• INSTRUCTIONS TO FOLLOW: This exercise calls for retyping every line below exactly, with the images omitted.

• TASK INPUT:
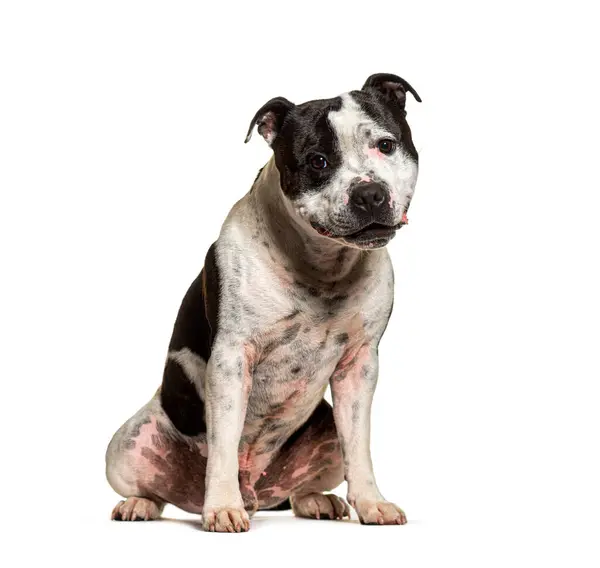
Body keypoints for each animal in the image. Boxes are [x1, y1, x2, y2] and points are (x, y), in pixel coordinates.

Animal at [104, 73, 422, 532]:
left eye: (385, 144)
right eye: (317, 161)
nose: (369, 193)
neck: (323, 265)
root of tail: (256, 492)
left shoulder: (360, 365)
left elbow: (359, 446)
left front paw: (371, 503)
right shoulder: (231, 360)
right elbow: (223, 441)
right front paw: (222, 506)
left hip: (325, 433)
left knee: (306, 483)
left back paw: (318, 501)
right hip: (126, 446)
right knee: (154, 490)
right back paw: (142, 505)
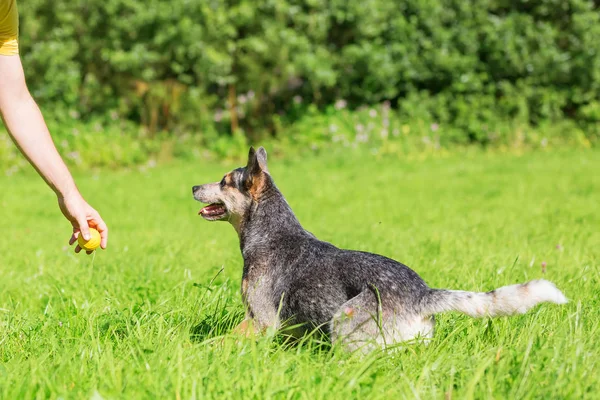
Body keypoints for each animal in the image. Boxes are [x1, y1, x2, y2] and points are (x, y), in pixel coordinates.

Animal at [192, 146, 568, 350]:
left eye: (224, 181)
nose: (194, 186)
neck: (270, 232)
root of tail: (423, 295)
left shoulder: (259, 320)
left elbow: (219, 342)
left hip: (344, 321)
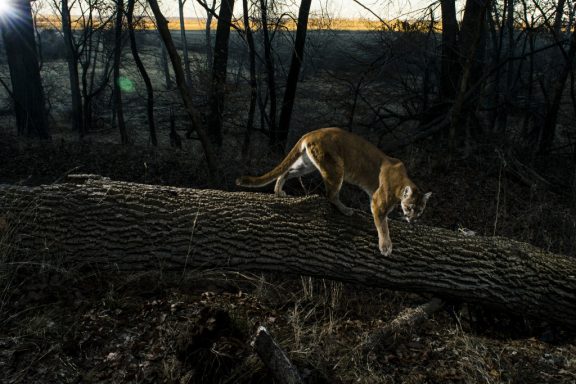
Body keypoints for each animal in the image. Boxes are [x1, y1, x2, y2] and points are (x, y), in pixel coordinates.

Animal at [235, 127, 432, 256]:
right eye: (410, 207)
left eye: (420, 210)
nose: (413, 219)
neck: (401, 184)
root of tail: (313, 132)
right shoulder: (378, 202)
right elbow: (382, 225)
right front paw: (385, 246)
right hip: (335, 168)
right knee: (330, 194)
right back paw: (345, 210)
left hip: (307, 164)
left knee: (287, 171)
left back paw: (278, 191)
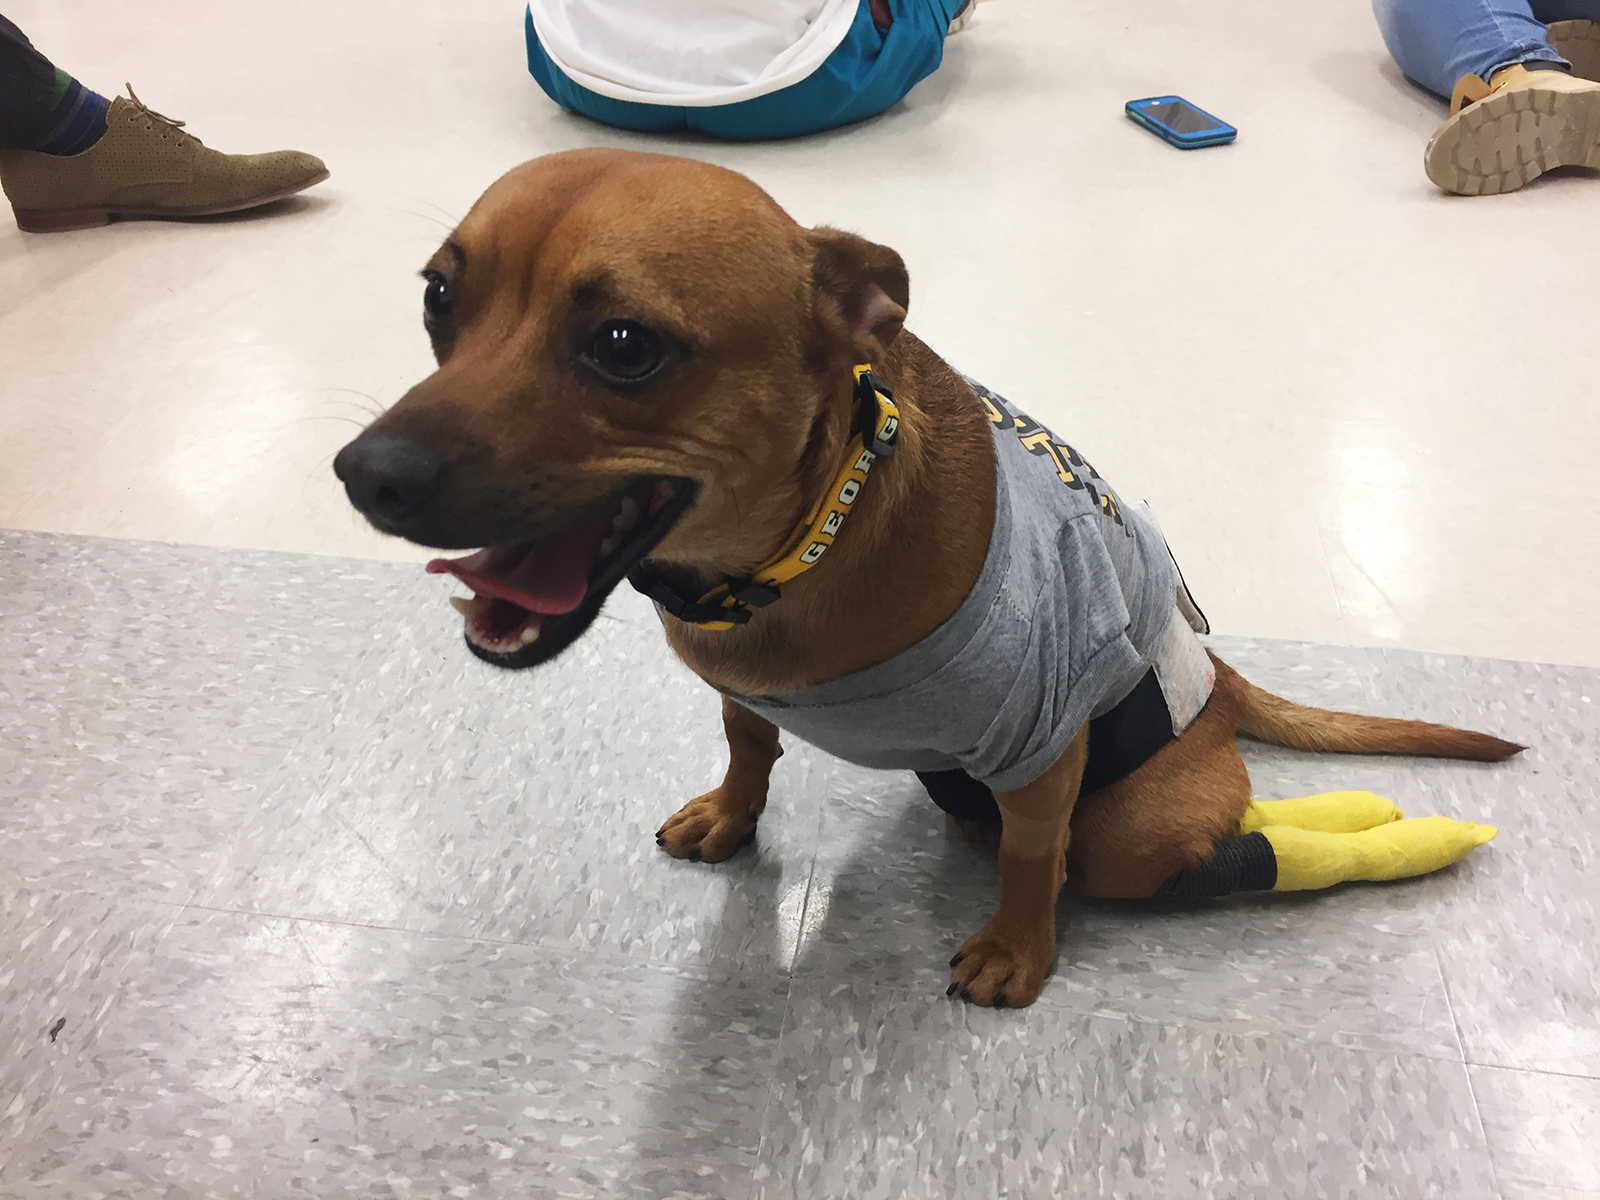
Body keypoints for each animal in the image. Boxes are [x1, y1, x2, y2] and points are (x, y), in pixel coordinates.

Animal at [334, 148, 1521, 1009]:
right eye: (438, 297)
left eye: (624, 345)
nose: (364, 473)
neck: (796, 554)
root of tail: (1220, 683)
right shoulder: (740, 695)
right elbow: (751, 751)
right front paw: (733, 814)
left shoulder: (1042, 749)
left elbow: (1035, 864)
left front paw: (1017, 946)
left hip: (1138, 827)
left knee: (1192, 850)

• REPLY TO THE TASK:
Body keypoints for each animal in the image. Boxes are [x1, y1, x2, y2] and points are (x, y), in pixel coordinates.

Animal at [104, 73, 422, 532]:
left eye: (385, 144)
right eye: (317, 161)
nose: (369, 193)
neck: (323, 265)
root of tail: (256, 492)
left shoulder: (360, 365)
left elbow: (359, 446)
left front paw: (371, 503)
right shoulder: (231, 360)
right elbow: (223, 441)
right front paw: (222, 506)
left hip: (325, 433)
left knee: (306, 483)
left back paw: (318, 501)
right hip: (126, 446)
right knee: (154, 490)
right back paw: (142, 505)
Body keypoints for each animal in the image. Boxes are [x1, y1, x2, y2] and points are (x, y), in pixel coordinates.

Animal at [192, 146, 568, 350]:
left eye: (224, 181)
nose: (194, 186)
neck: (270, 232)
root of tail: (423, 295)
left shoulder: (259, 320)
left elbow: (219, 342)
left hip: (344, 321)
Body keypoints for each animal in the image. Boxes are [x1, y1, x2, y2] and points are (x, y), in pixel coordinates.

Animal at [235, 127, 432, 256]:
right eye: (410, 207)
left eye: (420, 210)
nose: (413, 219)
neck: (401, 184)
root of tail: (313, 132)
right shoulder: (378, 202)
right elbow: (382, 225)
right front paw: (385, 246)
right hip: (335, 168)
right knee: (330, 194)
right back paw: (345, 210)
left hip: (307, 164)
left knee: (287, 171)
left back paw: (278, 191)
Body keypoints for each animal in the image. Boxes are [x1, y1, x2, y2] and points are (x, y), in pixel coordinates.

Animal at [334, 148, 1521, 1009]:
right eye: (438, 297)
left eye: (624, 345)
nose: (364, 473)
neck: (796, 554)
root of tail: (1220, 683)
right shoulder: (740, 695)
right elbow: (751, 751)
right front paw: (733, 814)
left shoulder: (1042, 749)
left elbow: (1035, 864)
left front paw: (1017, 946)
left hip: (1138, 827)
left knee: (1192, 850)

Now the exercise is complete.